La razón es la tabla del principio de esta página. Una cifra única de retorno para «bacarrá» tendría que promediar una apuesta al 1,06%, otra al 1,24% y otra al 14,36% en un solo número que describiera a un jugador que no existe. Cuando el retorno depende de en qué casilla pones las fichas, te damos las casillas. El mismo razonamiento gobierna el craps, y está desarrollado por completo en el return to player.
Diez de los 31 casinos cripto que reseñamos ofrecen bacarrá. Cuál elijas importa más que cuál de los tres títulos abras: nuestra comparativa de casinos cripto comprueba la licencia de cada operador en el registro del propio regulador y publica su número de reclamaciones sin resolver. Y si vas a liberar un bono, mira antes la ponderación: el bacarrá suele contar un 10% o quedar excluido del todo, precisamente porque su ventaja es muy baja.
El 1,06% es lo más pequeño que puede costarte dinero
La banca al 1,06% es prácticamente la ventaja de casa más baja que vas a encontrar en un casino. Sobre 1.000 € de acción son unos 10,60 € esperados: el precio de unas horas de mesa.
Ahora pon precio al otro riesgo. Una sola retirada que no llega te cuesta el saldo entero, no un porcentaje de él. Medida contra eso, la diferencia entre banca y jugador, o entre el 1,06% y el 1,24%, es un error de redondeo.

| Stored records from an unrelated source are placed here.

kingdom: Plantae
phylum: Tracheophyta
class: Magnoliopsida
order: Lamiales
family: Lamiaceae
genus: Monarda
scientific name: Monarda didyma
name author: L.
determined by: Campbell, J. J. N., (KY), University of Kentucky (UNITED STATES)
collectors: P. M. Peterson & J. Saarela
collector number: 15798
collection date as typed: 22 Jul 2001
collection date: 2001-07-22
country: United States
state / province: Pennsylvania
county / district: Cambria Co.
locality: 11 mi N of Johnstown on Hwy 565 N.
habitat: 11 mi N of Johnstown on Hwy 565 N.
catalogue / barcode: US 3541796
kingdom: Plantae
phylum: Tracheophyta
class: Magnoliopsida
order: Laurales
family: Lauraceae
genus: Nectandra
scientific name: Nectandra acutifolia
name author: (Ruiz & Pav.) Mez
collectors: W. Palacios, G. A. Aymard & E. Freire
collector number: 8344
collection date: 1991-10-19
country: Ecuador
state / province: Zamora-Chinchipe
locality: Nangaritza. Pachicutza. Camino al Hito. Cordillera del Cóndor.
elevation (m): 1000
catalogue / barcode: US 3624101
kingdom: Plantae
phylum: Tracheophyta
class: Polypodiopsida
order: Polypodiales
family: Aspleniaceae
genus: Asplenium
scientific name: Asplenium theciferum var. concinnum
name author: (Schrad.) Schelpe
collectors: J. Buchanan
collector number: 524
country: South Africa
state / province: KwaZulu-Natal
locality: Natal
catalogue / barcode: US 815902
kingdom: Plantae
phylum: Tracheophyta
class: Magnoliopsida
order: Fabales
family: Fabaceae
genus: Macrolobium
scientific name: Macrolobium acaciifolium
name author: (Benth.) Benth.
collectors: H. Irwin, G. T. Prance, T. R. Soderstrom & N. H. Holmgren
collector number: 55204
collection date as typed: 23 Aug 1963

Por eso la ventaja merece optimizarse y la custodia merece eliminarse. En Keyhouse el saldo nunca está en manos del operador: se queda en tu propia cartera, liquida al terminar cada ronda, y no hay ningún paso de pago que nadie pueda demorar. Acierta la apuesta porque sale gratis; acierta la plataforma porque eso no es un porcentaje.
Todo el juego en cuatro líneas
- Apuesta a la banca. Acepta el 5%: sigue siendo el mejor precio de la mesa.
- No apuestes nunca al empate. A 8:1 cuesta trece veces más que la banca.
- Evita las mesas «sin comisión», que pagan la mitad con una banca de 6 y salen más caras.
- Ignora el marcador por completo.
Haz eso y estarás jugando al bacarrá tan bien como se puede jugar, que es el encanto raro de este juego: no queda nada más que aprender, y no hay nadie que haya aprendido más que tú.
Pon tus límites antes de depositar: consulta el juego responsable.
Las probabilidades y las ventajas de la casa son la matemática publicada del zapato estándar de ocho barajas y se pueden recalcular de forma independiente. Las cifras de catálogo —tres títulos de bacarrá, ninguno con retorno verificable, y diez de 31 casinos que lo ofrecen— se midieron en esta web el 15 de agosto de 2026.